Juvenile Huntington’s disease
Juvenile Huntington’s disease (JHD) occurs when a child or adolescent under the age of 20 years develops the symptoms of Huntington’s disease. Juvenile Huntington’s disease is a rare form of the disease, with prevalence estimates placing it at approximately 5-10% of all cases. In the majority of cases (but not all), the child with Juvenile Huntington’s disease has inherited the faulty gene from their father.
The symptoms of Juvenile Huntington’s disease also differ slightly to that of the adult form of Huntington’s disease
Juvenile Huntington’s disease is characterised by rigidity and leg stiffness, tremors and clumsiness. Involuntary movements whilst prominent in adults are less common in the juvenile cases.
Children also experience changes in their behaviour, personality and their cognition including learning difficulties. A decline in their school/educational performance as well as changes in their mood (angry or frustrated) can be early signs of the disease. They may also experience seizures. Seizures have not been associated with adult onset.
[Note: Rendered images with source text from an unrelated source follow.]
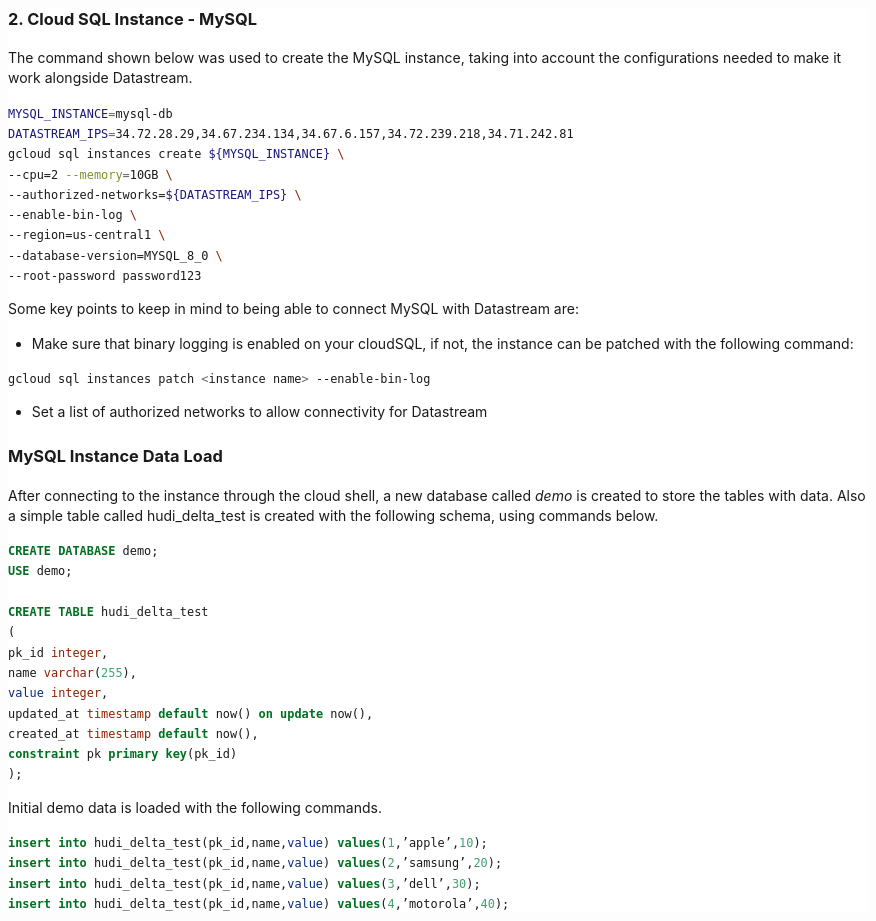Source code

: ### 2. Cloud SQL Instance - MySQL

The command shown below was used to create the MySQL instance, taking into account the configurations needed to make it work alongside Datastream.


```bash
MYSQL_INSTANCE=mysql-db
DATASTREAM_IPS=34.72.28.29,34.67.234.134,34.67.6.157,34.72.239.218,34.71.242.81
gcloud sql instances create ${MYSQL_INSTANCE} \
--cpu=2 --memory=10GB \
--authorized-networks=${DATASTREAM_IPS} \
--enable-bin-log \
--region=us-central1 \
--database-version=MYSQL_8_0 \
--root-password password123
```

Some key points to keep in mind to being able to connect MySQL with Datastream are:
* Make sure that binary logging is enabled on your cloudSQL, if not, the instance can be patched with the following command:

```bash
gcloud sql instances patch <instance name> --enable-bin-log
```
* Set a list of authorized networks to allow connectivity for Datastream 


### MySQL Instance Data Load

After connecting to the instance through the cloud shell, a new database called *demo* is created to store the tables with data. Also a simple table called hudi_delta_test is created with the following schema, using commands below.

```sql
CREATE DATABASE demo;
USE demo;

CREATE TABLE hudi_delta_test
(
pk_id integer,
name varchar(255),
value integer,
updated_at timestamp default now() on update now(),
created_at timestamp default now(),
constraint pk primary key(pk_id)
);
```

Initial demo data is loaded with the following commands.

```sql
insert into hudi_delta_test(pk_id,name,value) values(1,’apple’,10);
insert into hudi_delta_test(pk_id,name,value) values(2,’samsung’,20);
insert into hudi_delta_test(pk_id,name,value) values(3,’dell’,30);
insert into hudi_delta_test(pk_id,name,value) values(4,’motorola’,40);
```
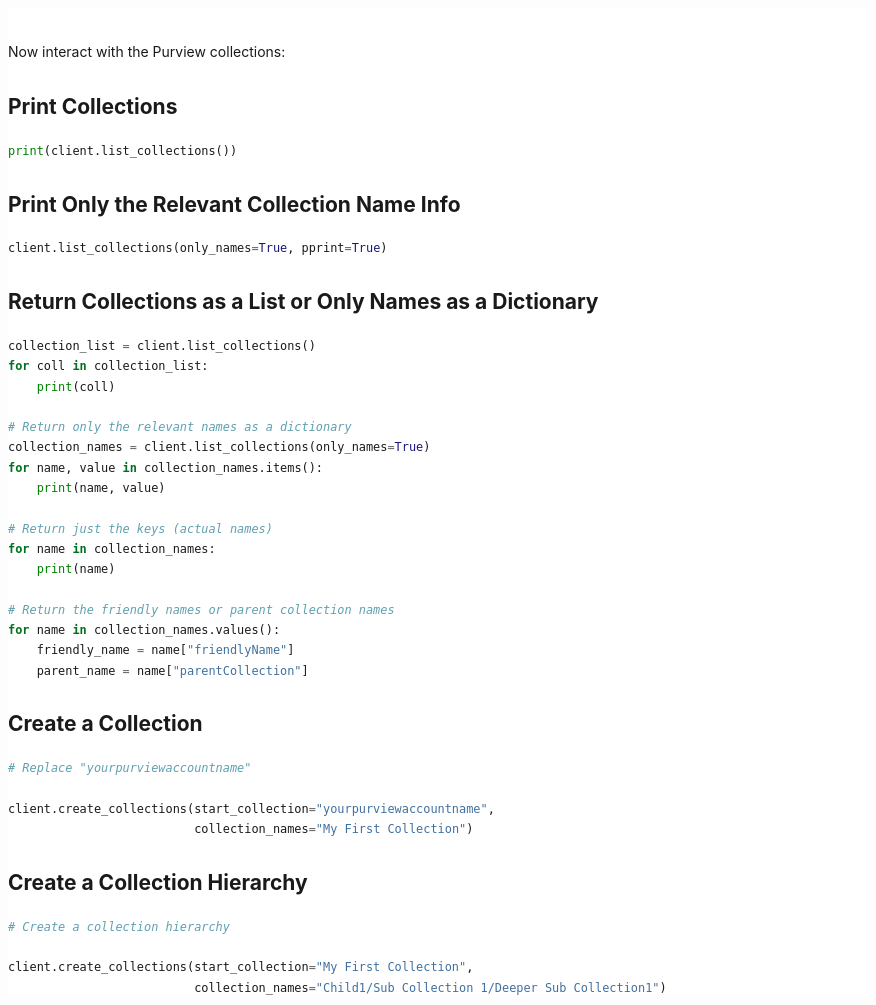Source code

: <br>

Now interact with the Purview collections:

## **Print Collections**
```Python
print(client.list_collections())
```

## **Print Only the Relevant Collection Name Info**
```Python
client.list_collections(only_names=True, pprint=True)
```

## **Return Collections as a List or Only Names as a Dictionary**
```Python
collection_list = client.list_collections()
for coll in collection_list:
    print(coll)

# Return only the relevant names as a dictionary
collection_names = client.list_collections(only_names=True)
for name, value in collection_names.items():
    print(name, value)

# Return just the keys (actual names)
for name in collection_names:
    print(name)

# Return the friendly names or parent collection names
for name in collection_names.values():
    friendly_name = name["friendlyName"]
    parent_name = name["parentCollection"]
```


## **Create a Collection**
```Python
# Replace "yourpurviewaccountname"

client.create_collections(start_collection="yourpurviewaccountname",
                          collection_names="My First Collection")
```

## **Create a Collection Hierarchy**
```Python
# Create a collection hierarchy

client.create_collections(start_collection="My First Collection",
                          collection_names="Child1/Sub Collection 1/Deeper Sub Collection1")
```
Currently there is no cure or effective treatment for Juvenile Huntington’s disease. JHD also tends to be more rapidly progressive than the adult form. Furthermore, it is not unusual for a child with JHD to have a parent who is also living with Huntington’s disease at the same. This places enormous stress on the family caring for both members. Although JHD can present slightly differently to Huntington’s Disease present in an adult, NDIS plans can assist by funding therapies, accommodation and equipment to support families in dealing with the impacts of Huntington’s Disease.